QUANDO A CONVENÇÃO SERVE À TRAMA (E QUANDO NÃO SERVE)

Em “First they killed my father”, Jolie vai e volta, por vezes confusa, em suas decisões criativas. Temos, por exemplo, uma abertura que trabalha longamente com uma canção apoteótica dos Rolling Stones e imagens de arquivo que explicam o contexto histórico ao espectador não necessariamente afeito ao tema, tudo com uma pegada que dá a entender certa rigidez à narrativa, que se torna um pouquinho mais “descolada” apenas graças à música. Logo depois, seguimos o cotidiano de cores perfeitas da família de Loung, com os cômodos cheios da alegria das vozes de seus irmãos e pais, e o tom quase lembra o de algum filme de Wong Kar-Wai.

A escolha de Jolie pela insistência em movimentos incessantes de câmera dá um ar de sonho a esse início do filme, quando a família de Loung ainda está unida, antes da tomada pelo Khmer Vermelho. Isso gera certo incômodo, dado o ar fantasmagórico que a narrativa parece ganhar, mas se justifica mais a frente, quando os planos se tornam mais convencionais, estáticos, e sóbrios. Os laranjas do país ditatorial vão abrindo espaço aos tons mais fechados de verdes e marrons pós-vitória do Khmer, e novamente a convenção ganha espaço através da paleta de cores.

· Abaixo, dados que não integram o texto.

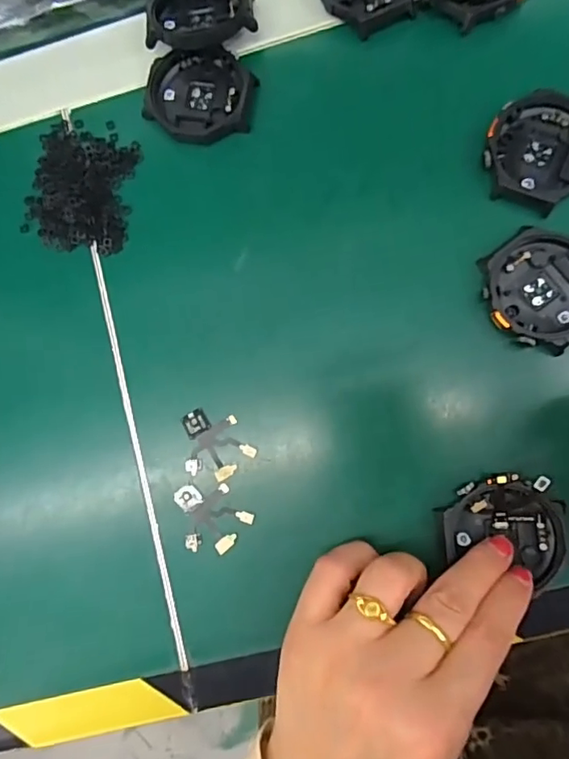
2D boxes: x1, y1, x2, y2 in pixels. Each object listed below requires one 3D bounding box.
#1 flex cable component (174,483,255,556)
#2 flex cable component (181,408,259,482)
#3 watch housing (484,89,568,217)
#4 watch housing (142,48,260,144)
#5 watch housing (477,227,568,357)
[{"bbox_3d":[-0.033,0.064,0.250,0.036,0.004,0.030,-4,83,7],"label":"flex cable component"},{"bbox_3d":[-0.034,0.030,0.254,0.031,0.004,0.034,-32,81,3],"label":"flex cable component"},{"bbox_3d":[0.117,-0.104,0.248,0.048,0.011,0.054,29,88,9],"label":"watch housing"},{"bbox_3d":[-0.042,-0.141,0.269,0.051,0.007,0.046,12,85,8],"label":"watch housing"},{"bbox_3d":[0.114,-0.040,0.239,0.048,0.008,0.052,-1,84,7],"label":"watch housing"}]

É na sutileza dessas convenções que Jolie, curiosamente, cresce como diretora. A narrativa de Loung Ung, interpretada pela expressiva atriz iniciante Sareum Srey Moch, é, por si só, potente; logo, não demanda recursos como música redundante para intensificar tensões, flashbacks explicativos logo após diálogos expositivos sobre os mesmos ou tomadas gerais com cara de “olha que drone legal que eu consegui para o filme”. Quando Jolie opta por usar esses recursos, para só citar três exemplos, são justamente os momentos em que o filme se enfraquece e descamba para a dúvida sobre a capacidade do espectador de interpretar o que assiste. Pior: ao invés de destacar aquilo que quer ressaltar, acaba por tirar o impacto por tratar o fato como clichê cinematográfico.

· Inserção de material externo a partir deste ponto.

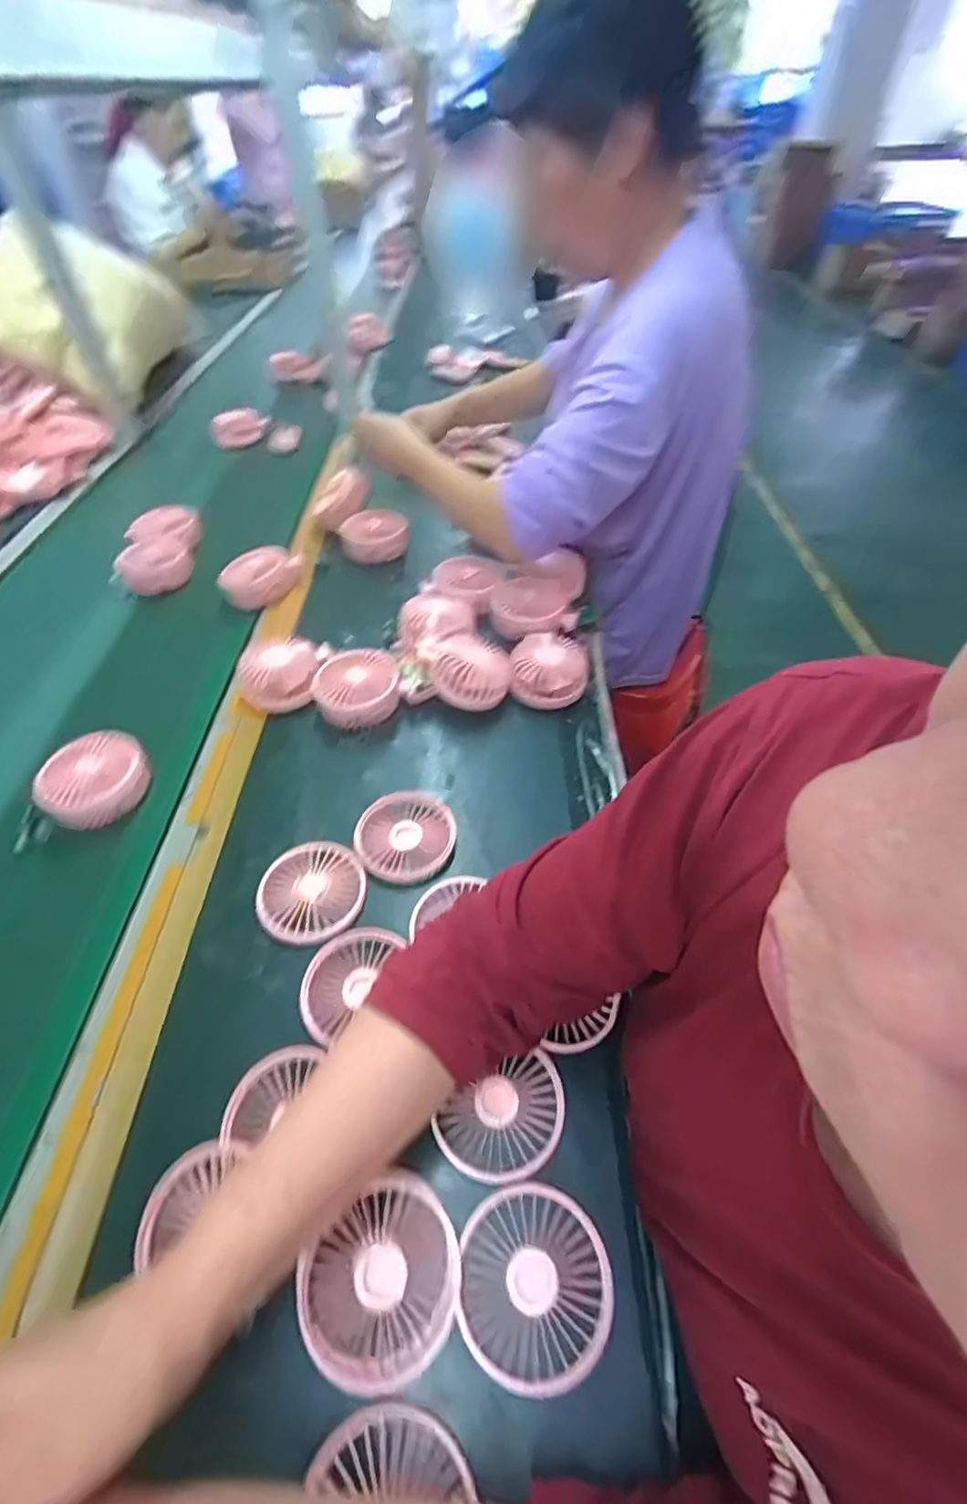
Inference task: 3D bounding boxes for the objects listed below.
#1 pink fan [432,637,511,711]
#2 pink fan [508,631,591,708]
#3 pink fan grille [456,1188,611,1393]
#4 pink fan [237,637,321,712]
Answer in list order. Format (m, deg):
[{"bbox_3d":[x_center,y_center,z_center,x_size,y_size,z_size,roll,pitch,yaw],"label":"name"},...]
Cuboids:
[{"bbox_3d":[-0.013,-0.084,0.657,0.082,0.054,0.080,0,48,2],"label":"pink fan"},{"bbox_3d":[0.073,-0.090,0.674,0.083,0.046,0.078,-1,48,1],"label":"pink fan"},{"bbox_3d":[0.030,0.305,0.349,0.086,0.008,0.086,-1,48,1],"label":"pink fan grille"},{"bbox_3d":[-0.219,-0.087,0.660,0.087,0.037,0.079,-15,49,-12],"label":"pink fan"}]

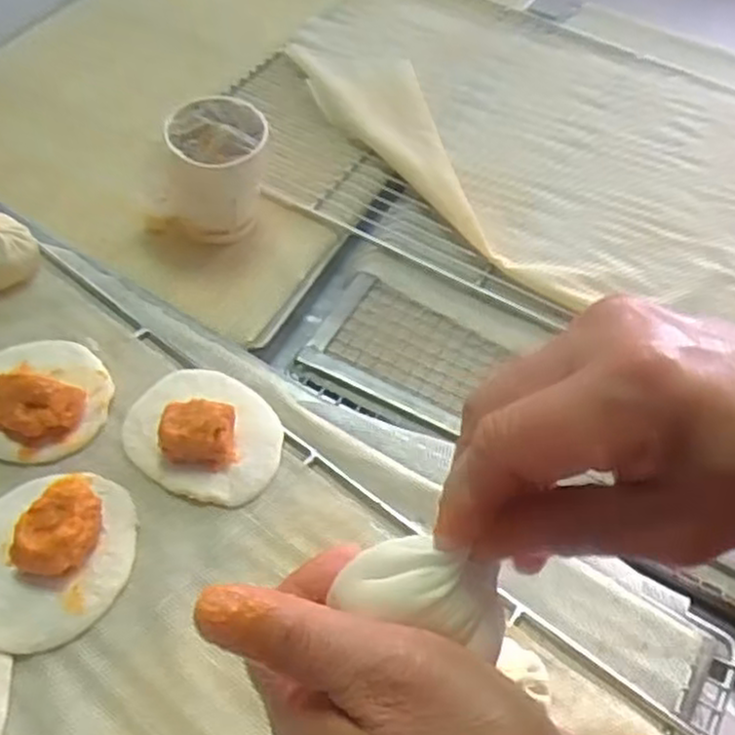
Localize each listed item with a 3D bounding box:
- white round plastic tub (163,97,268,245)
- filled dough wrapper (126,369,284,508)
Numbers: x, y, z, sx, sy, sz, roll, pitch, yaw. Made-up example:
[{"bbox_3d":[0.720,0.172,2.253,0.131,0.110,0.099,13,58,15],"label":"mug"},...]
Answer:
[{"bbox_3d":[-0.112,-0.145,0.574,0.078,0.081,0.078,2,52,-3],"label":"white round plastic tub"},{"bbox_3d":[-0.094,0.031,0.450,0.094,0.034,0.081,38,59,21],"label":"filled dough wrapper"}]

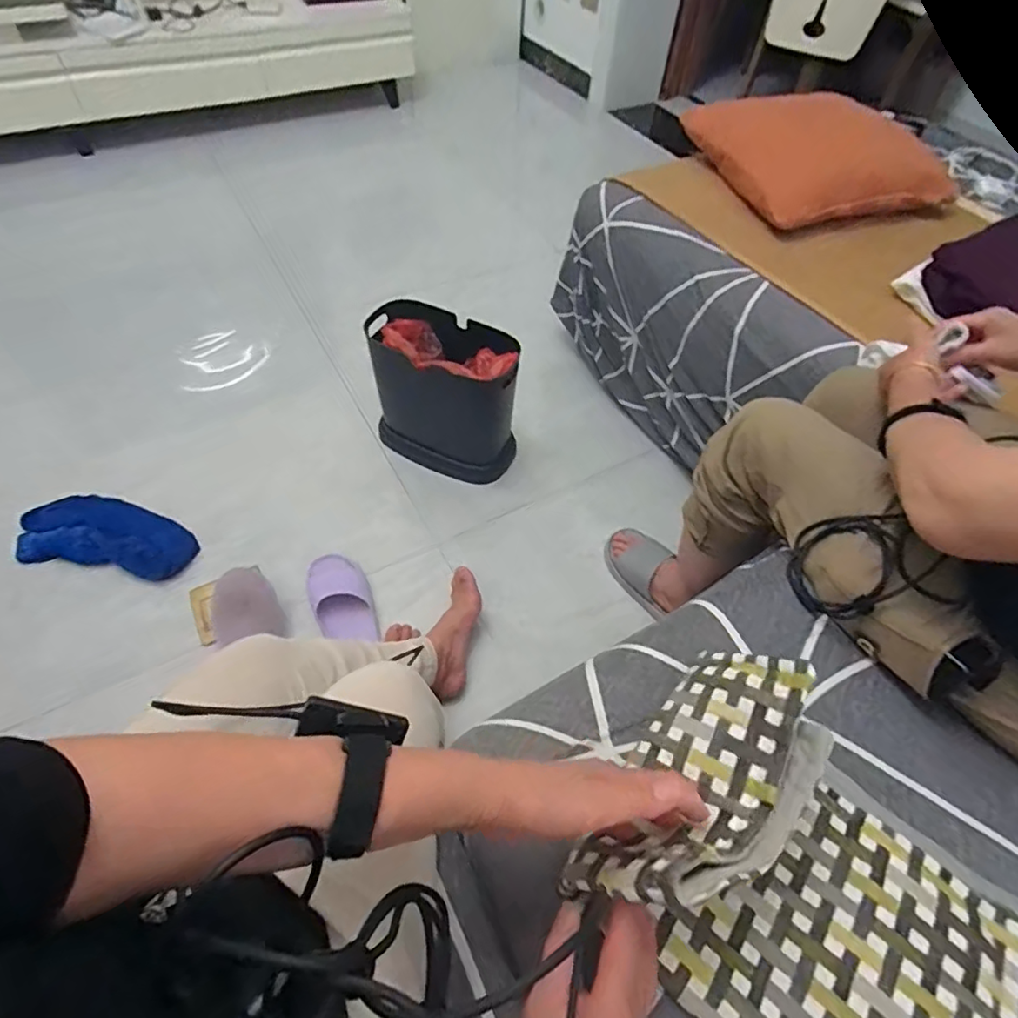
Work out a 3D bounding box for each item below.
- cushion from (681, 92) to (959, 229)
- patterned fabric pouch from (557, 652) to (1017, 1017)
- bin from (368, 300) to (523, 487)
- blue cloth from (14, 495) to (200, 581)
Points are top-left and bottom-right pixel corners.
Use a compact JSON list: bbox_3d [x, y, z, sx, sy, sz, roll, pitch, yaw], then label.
[{"bbox_3d":[0.611,-0.739,1.146,0.381,0.092,0.403,-14,56,-13],"label":"cushion"},{"bbox_3d":[0.222,0.265,0.391,0.291,0.120,0.214,34,59,19],"label":"patterned fabric pouch"},{"bbox_3d":[-0.134,-0.231,1.192,0.309,0.307,0.169,22,56,12],"label":"bin"},{"bbox_3d":[-0.757,0.046,1.074,0.319,0.045,0.141,6,54,1],"label":"blue cloth"}]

Por isso, quando a câmera se estabiliza e quase ameaça se distanciar, é quando o filme ganha maior força e a direção parece ter mais certeza do que quer e faz. Também casa muito bem com temas subjacentes do longa, como os processos de desumanização e perda de individualidade através da doutrinação político-ideológica. Nesse sentido, é especialmente interessante o ponto de vista de Loung, que, ainda que repleto de lacunas, permite com que nos identifiquemos com os elementos básicos de emoção na narrativa com olhos ainda “inocentes”. Com isso, coisas básicas como a separação da família, a fome e o constante medo da vigilância conseguem se destacar mais que as falhas do filme.

Detalhes aqui colocados como negativos conseguem, provavelmente, passar despercebidos para o espectador médio, imerso que ele fica na triste trama da pequena. Ainda que bem longo – o filme tem mais de duas horas de duração – “First they killed my father” apresenta um roteiro que dá conta de manter bons pontos de interesse mesmo quando as escolhas de direção já citadas consomem tempo de forma desnecessária. Não deixa de ser um feito digno de nota para Jolie, que assina o roteiro junto a própria Loung Ung, que escreveu o livro de memórias em 2000 no qual o filme se baseia.

Com “First they killed my father”, o bom produto final carece de maior profundidade, ficando aquém de um “Os gritos do silêncio” (The Killing Fields, Roland Joffé, 1984), por exemplo. Ainda assim, o indicado cambojano a uma vaga de Melhor Filme Estrangeiro no Oscar 2018 tem méritos, como incitar à reflexão sobre a temática, ainda que seja através do nome (conhecido em outras searas) de sua diretora, tal como tornar palatável um assunto que, a princípio, não chamaria atenção tão facilmente do público em geral.